Führerscheinentzug und Fahrverbot sind ein Alptraum für jeden, der auf das Auto angewiesen ist. Viele Betroffene kalkulieren: "Ich fahre mit dem Auto zur Arbeit, also darf man mir den Führerschein nicht wegnehmen, sonst würde ich ja den Job verlieren." So einfach ist es aber nicht. Der Betroffene muss nachweisen, dass der Verlust des Führerscheins eine Bedrohung seiner beruflichen Existenz darstellt. Dauersünder mit stattlichem Punktestand, sind praktisch chancenlos.

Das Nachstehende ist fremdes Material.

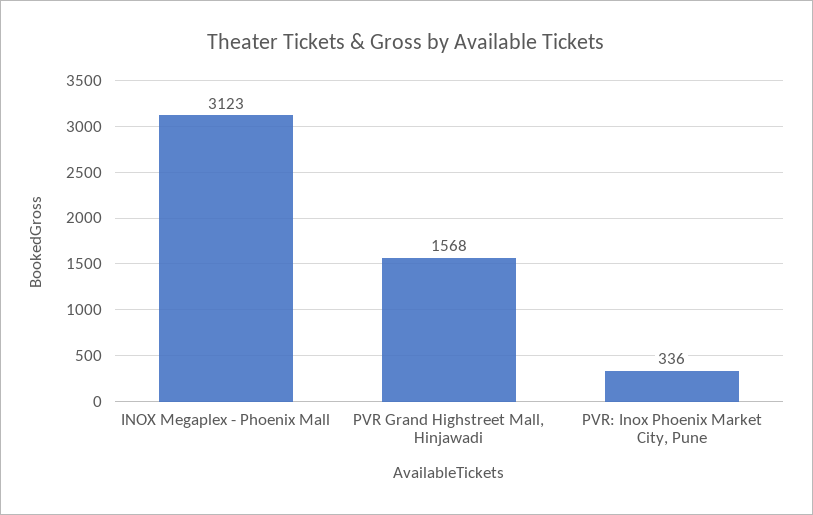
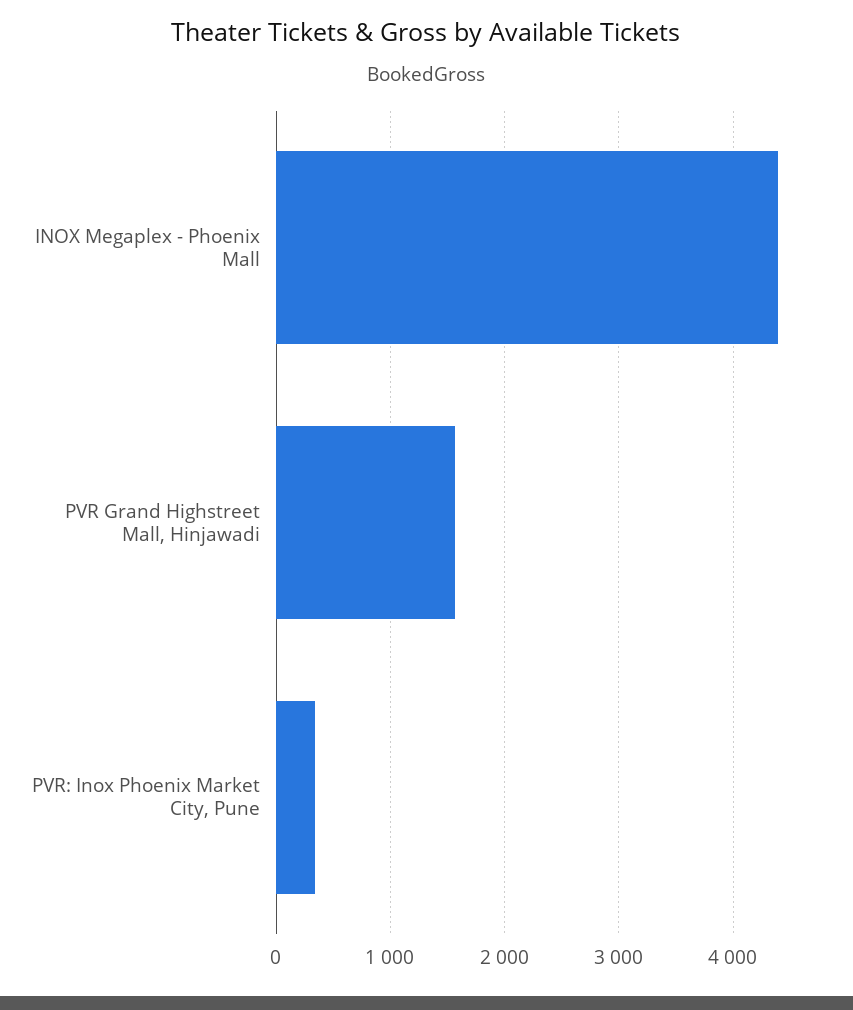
INOX Megaplex - Phoenix Mall: 3123 -> 4400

Die Existenzgefährdung muss unausweichlich ein, bevor ein Gericht auch nur erwägt, das Fahrverbot umzuwandeln. Ist der Arbeitsplatz 30 Kilometer entfernt? Das ist kein Problem sagt die Rechtsprechung, man kann ja mit Bus und Bahn fahren. Wenn das nicht geht, bliebe das Fahrrad. Dass der Jahresurlaub für die führerscheinlose Zeit verbraucht wird, gilt als Selbstverständlichkeit.

Das ist aber erst der Anfang, damit die Existenz trotz Führerscheinverlust nicht gefährdet wird, muss der Betroffene extreme Einschränkungen hinnehmen. Dazu zählt auch, dass er sich ein Zimmer in der Nähe seiner Arbeitstelle mietet, damit er zu Fuß zur Arbeit gehen kann. Aber auch Außendienstler, die den Führerschein für die Arbeit brauchen, haben es nicht leicht. Ihnen wird durchaus zugemutet, einen Chauffeur anzuheuern, um den beruflichen Pflichten nachzukommen. Dass man den Ersatzfahrer nicht aus dem laufenden Einkommen bezahlen kann, ist kein Hindernisgrund. Der Sünder kann ja einen Kredit aufnehmen.

Wer ein Fahrverbot abwenden will, muss sich auf einen schweren Gang einstellen. Ohne fachliche Beratung sind die Chancen gering.